Having Fun to Foster Engagement


How do you get commuters excited about energy efficiency? Rally them into a competition that is both fun and financially rewarding.

As commuter traffic grows, Vermont faces challenges when it comes to road congestion, increased infrastructure expenses, intensified carbon emissions, and overall cost.

Beginning as a small local initiative based in Vermont’s most populous county, the Way to Go! Challenge encourages commuters to change their commuting habits by finding alternatives to the single-occupancy vehicle. By signing up for the Way to Go! Challenge, commuters make a public commitment to use less gasoline and reduce carbon emissions (while having fun!) for one week.

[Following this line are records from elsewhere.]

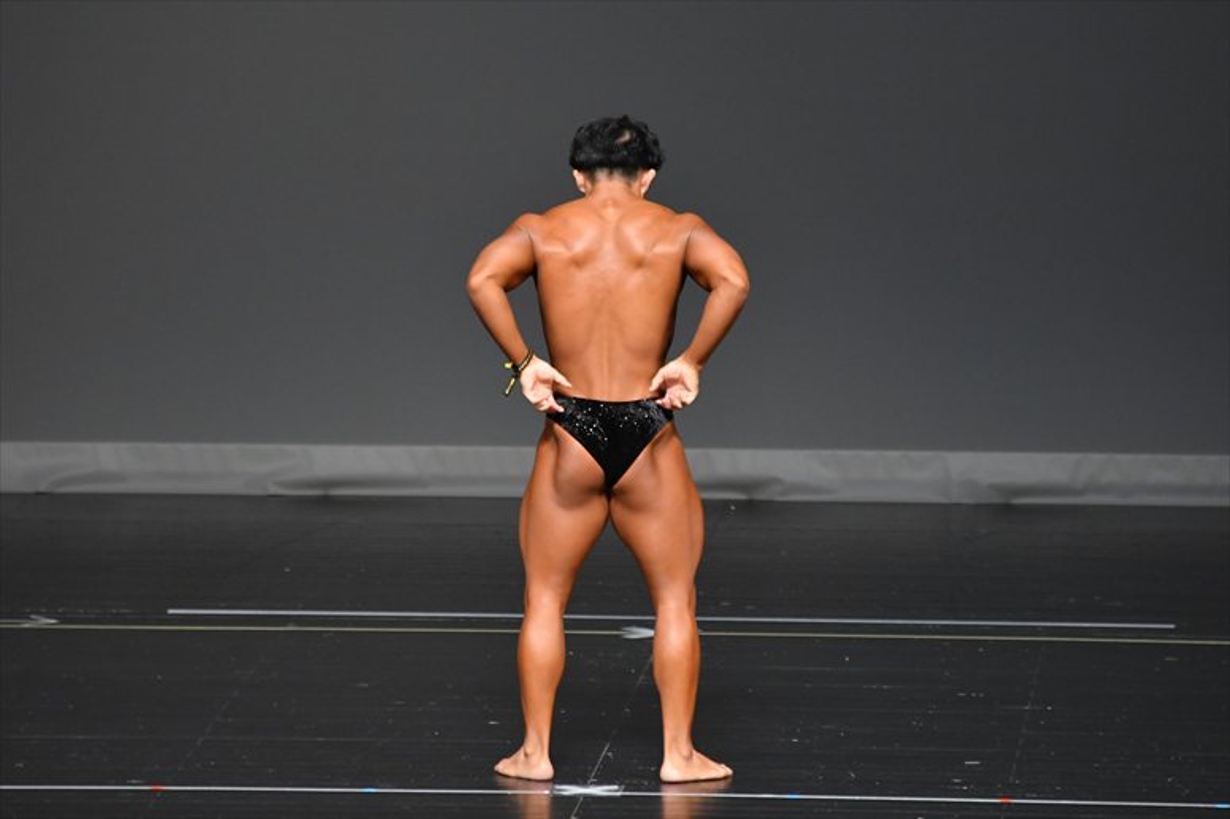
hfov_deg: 5.5
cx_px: 615
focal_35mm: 375
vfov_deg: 3.7
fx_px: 12806
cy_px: 410
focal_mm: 250
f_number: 5.6
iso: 2500
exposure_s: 1/400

By 2009, the local initiative had strong participation, but the Vermont Agency of Transportation (VTrans) needed help in order to grow the program.


VEIC partnered with VTrans in 2009 to further develop Way to Go. Through a reinvigorated marketing campaign, development of challenge options, and a website redesign that featured tools and easier access for businesses, schools, and communities, VEIC increased both participation and engagement. Data collected since VEIC’s involvement shows a significant decrease in miles traveled and carbon emissions during the annual week-long challenge.

According to Ross MacDonald, Go Vermont program manager and public transit coordinator for VTrans, VEIC’s success with the program is a result of their unique approach to the serious topic of energy conservation.

"The overall marketing approach, the use of prizes, and the whole aesthetic of Way to Go! is one of inclusion, fun, and competition," says Ross. "I've seen some different programs that have a more serious message like: 'help save the environment,' or 'why aren’t you doing more?' VEIC has a light touch with a fun message."


  • Participation grew by 1,768 commuters between 2010 and 2013.
  • Over 90% of participants said they would likely participate in future challenges.
  • Vermonters saved 13,580 gallons of gasoline (the equivalent of $48,500) and avoided 266,100 pounds of carbon emissions in 2013.